Abstract:Batched linear solvers play a vital role in computational sciences, especially in the fields of plasma physics and combustion simulations. With the imminent deployment of the Aurora Supercomputer and other upcoming systems equipped with Intel GPUs, there is a compelling demand to expand the capabilities of these solvers for Intel GPU architectures.
In this paper, we present our efforts in porting and optimizing the batched iterative solvers on Intel GPUs using the SYCL programming model. These new solvers achieve impressive performance on the Intel GPU Max 1550s (Ponte Vecchio GPUs) which surpass our previous CUDA implementation on NVIDIA H100 GPUs by an average of 2.4x for the PeleLM application inputs. The batched solvers are ready for production use in real-world scientific applications through the Ginkgo library, complementing the performance portability of the batched functionality of Ginkgo.
What problem does this paper attempt to address?
The main problem that this paper attempts to solve is to port batch - iterative solvers to Intel GPUs and optimize them using the SYCL programming model.

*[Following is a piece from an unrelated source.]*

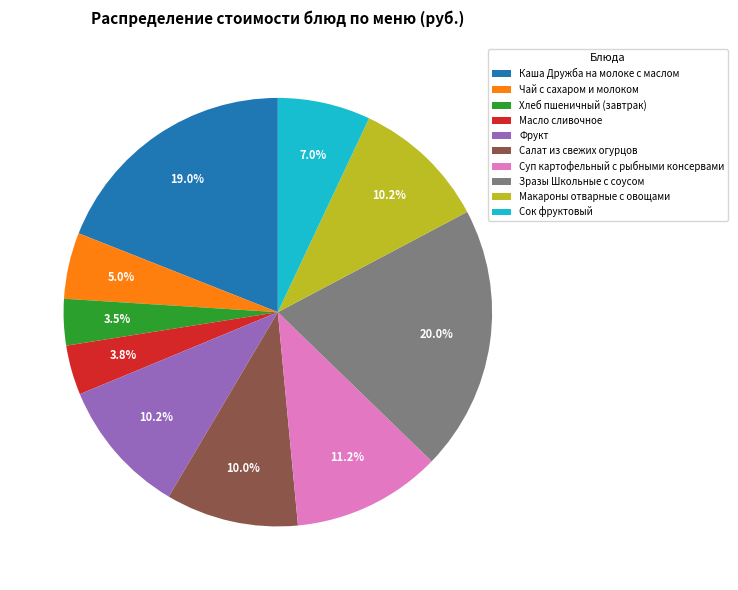

Which category has the biggest portion of the pie?

Зразы Школьные с соусом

Specifically, the authors are concerned with how to scale the capabilities of these solvers to adapt to the Intel GPU architecture on upcoming supercomputers equipped with Intel GPUs, such as Aurora. Through this work, they hope to improve the performance of these solvers on Intel GPUs, especially when dealing with small and medium - sized sparse problems in fields such as plasma physics and combustion simulation.

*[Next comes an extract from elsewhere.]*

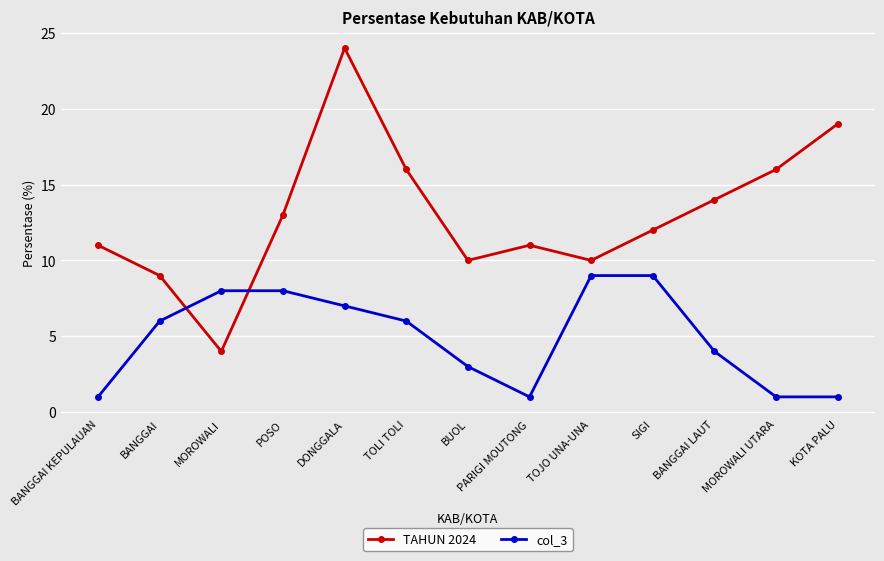

Does the chart have visible grid lines?

Yes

### Background and Motivation of the Paper
- **Importance of Batch - Iterative Solvers**: Batch - iterative solvers play an important role in computational science, especially in fields such as plasma physics and combustion simulation. These solvers can efficiently solve a batch of small and medium - sized sparse problems.
- **Existing Challenges**: As more and more supercomputers adopt non - NVIDIA GPUs (such as Intel and AMD GPUs), it is necessary to port existing batch solvers from the CUDA ecosystem to other programming models, such as SYCL.
- **Advantages of SYCL**: SYCL, as a cross - platform abstraction layer, has good performance efficiency and portability and is suitable for different architectures (such as CPUs, GPUs, and FPGAs).
### Main Contributions
1. **Successful Porting**: Successfully port the batch - iterative solvers to Intel GPUs using the SYCL programming model.
2. **Performance Tuning**: Perform performance tuning for batch solvers with different matrix sizes.
3. **Performance Evaluation**: Evaluate the performance of the batch - sparse - iterative solvers on Intel GPUs and compare it with the latest NVIDIA H100 GPU, both using the vendors' native programming models (SYCL and CUDA).
4. **Practical Applications**: Use matrices from the Pele reactive flow simulation application. These matrices use SUNDIALS to solve ODE linear systems and are suitable for batch - processing solutions.
### Technical Details
- **Batch Matrix Formats**: Support multiple batch matrix formats, including BatchCsr, BatchEll, and BatchDense, to adapt to different types of sparse matrices.
- **Batch Solver Kernels**: Implement multiple batch - iterative - solver kernels, such as CG, BiCGSTAB, and GMRES, as well as related BLAS operations.
- **Multi - level Scheduling Mechanism**: Design a multi - level scheduling mechanism that allows the runtime to select different matrix formats, solvers, stopping criteria, and pre - conditioners.
- **Minimize Kernel Launch Latency**: Package all functions into one kernel to reduce kernel - launch overhead.
- **Maximize Local Memory Usage**: Improve memory - access efficiency by rationally allocating intermediate vectors and pre - conditioned matrices to shared local memory (SLM).
- **Optimization Based on Matrix Size**: Dynamically select an appropriate work - group size according to the size of the input matrix to optimize performance.
### Conclusion
Through these efforts, the authors demonstrate that the batch - iterative solvers implemented using SYCL on Intel GPUs can not only match but even exceed the performance of the CUDA implementation on NVIDIA H100 GPUs, and also have good performance portability and production - readiness. These results provide a solid foundation for future applications in the field of scientific computing.